FEATURE | 13 Jan 2020
‘I am always optimistic about peace’
A chat with Günther Bächler, Diplomat and board member of the Berghof Foundation
Günther Bächler, our new board member, answers questions about his career in peace.
Berghof Foundation: Could you tell us a bit about your career so far?
I started as a student of art and became a high school teacher in Basel. I then decided to study political studies, international relations and history in Berlin. Due to my academic career both at the IFSH in Hamburg as well as at swisspeace in Bern, I got involved in various processes of conflict transformation, mainly in Sub-Saharan Africa.
In 2001, I joined the Swiss Foreign Ministry, where I helped establish a department for Conflict Prevention and Transformation in the Directorate for Development and Cooperation (SDC). A few years later I switched to the Political and Diplomatic Department. From 2004 onwards, I spent the rest of my career abroad as a facilitator in Nepal, in Darfur and at various other fronts.
The Swiss Government sent me as an Ambassador to Georgia where I got engaged in conflict transformation in the Southern Caucasus, especially with regard to Abkhazia and South-Ossetia.
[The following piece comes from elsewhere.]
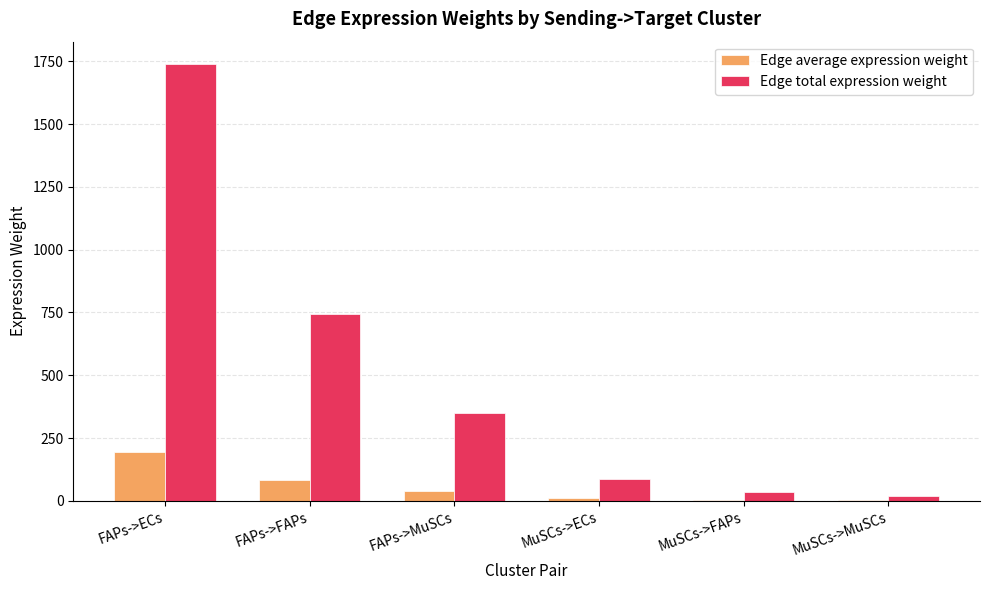

What is the sum of the Edge total expression weight values at FAPs->ECs and FAPs->MuSCs?

2089.9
During the last three years before my retirement, which is basically a new phase in my active life, I was Special Representative for the South Caucasus during three consecutive OSCE Chairmanships, including under Frank-Walter Steinmeier, which I really enjoyed.
What was your biggest conflict transformation challenge and how did you overcome it?
The second biggest challenge was to get a mandate for facilitation and mediation from all sides in the conflict in Nepal. I had to reach out to the Maoists that were not visible at that time; I had to contact the King who was not accessible since he was an incarnation of God and I had to see the democratic parties represented by the former prime minister, who was most of the time in his bedroom chain smoking and very sick. Through constant shuttle diplomacy, which was extremely time-consuming, I managed to open a communication channel among the Maoists, the King's advisers that were more down to earth and Mr. Koirala.
About the biggest challenge I cannot talk (yet) since this is ongoing right now – somewhere in Western Africa.
What made you want to join the Berghof Foundation?
I have been in contact with Berghof Foundation since my time as a student at the Free University in Berlin’s Dahlem neighbourhood, not far from Berghof’s old office. I did my diploma on NATO strategy with Prof. Ulrich Albrecht, a former director of Berghof. Long ago actually. As a director of swisspeace, I was in regular exchange with many colleagues from Berghof. And I did my PhD with Prof. Dieter Senghaas who is actually an honorary chair of the Board of Trustees. Hence, after all that I was happy to get a phone call with Johannes Zundel, Chair of the Board of Trustees, during which we explored options of further cooperation.
How do you plan to use your experience in helping the work of the Berghof Foundation?
I think this is a question you have to ask to the colleagues and the management of Berghof! What I can offer is a bit of experience as a director of a similar institution (swisspeace), as a peace and conflict researcher as well as a diplomat in international peace processes...
Are there reasons to be hopeful about building peace in 2020 and beyond?
In general I am always optimistic about peace. And indeed there are many reasons for this: there are not that many international or subnational conflicts and related battle deaths anymore. At the same time there are social and political movements of young people around the world that tell us: stop with authoritarian rule, autocracy and oligarchy, stop with environmental destruction, and stop marginalising entire populations. At the same time, I am of course concerned with the major conflicts we experience in places like Syria, Ukraine, Libya and Afghanistan.
And in fact, the more cooperation we would need in an interdependent and fragile world, the less the major leaders seem ready to cooperate. The lack of cooperative security in Europe 30 years after the end of the Cold War is a risk factor most people are not aware of.